We are forever after Art about bringing a Golden into his home, but fear that his still sharply focused memories of Amy keep getting in the way. Yet, we can empathize with him about this dilemma, our sharing in the pain that he experienced when Amy transitioned to The Bridge, as lymphoma (which our Ollie battled) proved to be her downfall as well.

Amy had golden eyelashes, a real fondness for Vermont cheddar, and a worn-out slipper she never tired of bringing to those she felt surely needed it. From puppyhood, she considered herself in charge of the Vanderbilt family—making her round of bed checks each night, greeting long-absent members of her human pack with unrestrained affection, herding the family back to shore when they went for a swim in the ocean, and bartering brand-new shoes for one well-chewed rubber frog. And, being the ultimate drama queen, she would lapse into a sulk worthy of the very best Hollywood leading ladies, whenever she was left out of her family's activities. Please do enjoy the book excerpt below, courtesy of Art.

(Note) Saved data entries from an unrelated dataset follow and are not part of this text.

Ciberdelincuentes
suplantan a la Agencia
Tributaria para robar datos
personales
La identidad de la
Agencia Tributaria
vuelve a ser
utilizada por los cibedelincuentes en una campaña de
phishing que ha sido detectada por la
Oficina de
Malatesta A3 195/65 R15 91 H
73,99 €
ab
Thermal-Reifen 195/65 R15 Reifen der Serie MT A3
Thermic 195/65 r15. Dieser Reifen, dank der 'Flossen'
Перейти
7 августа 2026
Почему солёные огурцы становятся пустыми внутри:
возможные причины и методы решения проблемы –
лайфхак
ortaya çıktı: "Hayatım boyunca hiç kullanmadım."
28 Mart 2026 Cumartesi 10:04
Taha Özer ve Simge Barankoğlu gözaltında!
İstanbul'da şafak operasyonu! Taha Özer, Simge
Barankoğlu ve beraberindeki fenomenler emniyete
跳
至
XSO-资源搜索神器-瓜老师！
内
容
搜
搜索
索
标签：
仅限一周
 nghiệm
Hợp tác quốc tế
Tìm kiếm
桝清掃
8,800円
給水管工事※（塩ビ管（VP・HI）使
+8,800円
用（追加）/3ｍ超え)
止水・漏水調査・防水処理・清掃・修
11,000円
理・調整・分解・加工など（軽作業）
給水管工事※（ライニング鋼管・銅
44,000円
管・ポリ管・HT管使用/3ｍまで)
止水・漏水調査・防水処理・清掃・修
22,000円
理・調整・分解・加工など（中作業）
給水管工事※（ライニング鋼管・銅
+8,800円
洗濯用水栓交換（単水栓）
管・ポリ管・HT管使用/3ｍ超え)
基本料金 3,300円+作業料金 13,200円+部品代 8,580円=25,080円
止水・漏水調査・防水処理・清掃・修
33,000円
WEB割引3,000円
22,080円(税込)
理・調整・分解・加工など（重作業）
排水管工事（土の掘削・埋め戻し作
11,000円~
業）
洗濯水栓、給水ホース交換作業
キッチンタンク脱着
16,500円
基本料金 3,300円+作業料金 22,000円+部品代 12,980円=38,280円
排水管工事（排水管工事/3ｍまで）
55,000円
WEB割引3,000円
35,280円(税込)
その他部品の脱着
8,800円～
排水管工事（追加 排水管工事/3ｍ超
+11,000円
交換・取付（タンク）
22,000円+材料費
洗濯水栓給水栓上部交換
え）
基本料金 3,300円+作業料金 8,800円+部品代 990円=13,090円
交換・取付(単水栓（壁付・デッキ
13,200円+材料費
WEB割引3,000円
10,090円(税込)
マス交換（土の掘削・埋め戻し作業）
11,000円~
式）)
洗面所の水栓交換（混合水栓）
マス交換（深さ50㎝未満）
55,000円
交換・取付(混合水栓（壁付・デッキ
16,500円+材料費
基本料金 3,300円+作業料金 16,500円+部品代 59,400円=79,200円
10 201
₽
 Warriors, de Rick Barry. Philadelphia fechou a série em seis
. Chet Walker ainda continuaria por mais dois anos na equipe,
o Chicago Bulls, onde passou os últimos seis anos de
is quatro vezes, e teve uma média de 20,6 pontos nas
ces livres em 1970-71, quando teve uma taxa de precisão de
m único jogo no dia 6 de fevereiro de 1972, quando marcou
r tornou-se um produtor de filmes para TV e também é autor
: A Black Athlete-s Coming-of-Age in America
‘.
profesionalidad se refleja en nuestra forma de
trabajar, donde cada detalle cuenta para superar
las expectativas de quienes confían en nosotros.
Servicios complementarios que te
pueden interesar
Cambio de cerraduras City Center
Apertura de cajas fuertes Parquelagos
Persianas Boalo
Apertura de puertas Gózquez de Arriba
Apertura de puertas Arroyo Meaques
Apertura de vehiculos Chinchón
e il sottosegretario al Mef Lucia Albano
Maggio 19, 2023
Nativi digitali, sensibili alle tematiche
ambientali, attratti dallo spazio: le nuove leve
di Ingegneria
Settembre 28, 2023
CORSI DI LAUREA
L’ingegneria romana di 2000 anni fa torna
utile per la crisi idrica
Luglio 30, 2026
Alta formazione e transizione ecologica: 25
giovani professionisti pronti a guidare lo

In addition to the card, we will acknowledge the respective recipient here.

 



Golden Days Book Excerpt

     The first summer, when she was just a pup, when she had first checked on me in the night, I assumed she had to go outside.
     “Amy want to go out?” She looked at me, quizzically. What the heck is his problem?
     “Amy? Okay, Amy go out?” Well, okay, if he has to, but this is really weird. It’s Pitch black and scary out there and morning has got to be a long way off and I’ve got to make my rounds and get back to bed.
     We’d creep through the house with a flashlight, out the side door, crossing the patio and the wet grass to the top of the bluff.
     The Bay was making its liquid sounds. Far off, we could hear the surf breaking up and down the outer-beach and sometimes the hollow crash of an immense breaker. Starlight that had started toward us a million years before reached us at last that night. Looking out from the bluff at the Milky Way extending horizon to horizon, filling the vast night sky, it felt as if we were alone together in interplanetary space, as if the earth were moving in space and time, an island adrift in a sea of stars, and that if we didn’t hold on, we would fall off.
     “Here. Amy go here,” I’d say, pointing the flash, light’s beam on a nice spot in the poverty grass on the crest of the bluff.
     What the ...? “Okay, here. Amy: Amy go here.” No dice. She stares at me. “Okay, but I’m telling you, this is your last chance, okay? I’m not coming out here again, okay? You understand that, right? This is it.”
     No.
     “No?”
     No.
     “Okay. Last chance. Here, okay?” I say, flashing the light around the grass. “Amy go here.”
     No.
     “No?”
     No.
     By then, we had both scared ourselves with thoughts of what might be lurking at that time of night out in the dark behind the bayberry thickets: coyotes? bears? drug runners? kidnappers? I scooped Amy up onto my shoulder and hurried back to the house, locking the door behind us.
     We both go back to bed. Several hours later I again feel the presence, the swish of a tail, the eager eyes. “See, Amy? I told you. You have to go out. And this time, you’re going to do something, okay?” And out we’d go and back we’d come, no farther ahead.
     After several nights of this, a glimmer of slowwitted human comprehension: Amy didn’t want to go outside. In fact, she has extraordinary bladder control. Rather, she was making her nightly bed checks.
     Several times a night, from bedroom to bedroom she goes on her rounds to make sure everyone is all right. As long as we say hello or give her a pat, off she goes, satisfied that all is well. But if we’re sleeping soundly, out like a log, she’ll make her soft whining noises or bat her tail against the bed or rest her head on the mattress, staring at us until we awaken. If, perchance, a bedroom door is closed and her little noises fail to draw a response, she’ll stand next to the door and wag her tail so that on each sweep it slams against the door. And if we’re really out cold and that too fails to do the trick, she’ll lie down outside the door, stretched right against it; and just like Atticus Finch watching over Jem at the end of To Kill a Mockingbird, she’ll be there all night, and she’ll be there when we open our doors in the morning, thumping her tail and making her morning sounds of greeting.
     Up from her bed in my parents’ bedroom, out into the hall, through the dark living room and kitchen she makes her way each night for her nightly head counts, down the back hall to my sister’s bedroom. A quick check. Into my room. All is well. Everyone is in. All present and accounted for. Everything is as it should be. And so, back to her bed and to sleep.
     Like a card counter in a casino, she always, constantly, in the back of her mind is counting who is there and who is missing; and if the numbers don’t add up to four, she senses that something is wrong and worries. She’s like Nana, the nursery watchdog in Peter Pan who tended the Darling children, Wendy, John, and Michael. Watching over us is pretty much a fulltime job for Amy, what with the vigils at the front door, the bed checks, the worrying.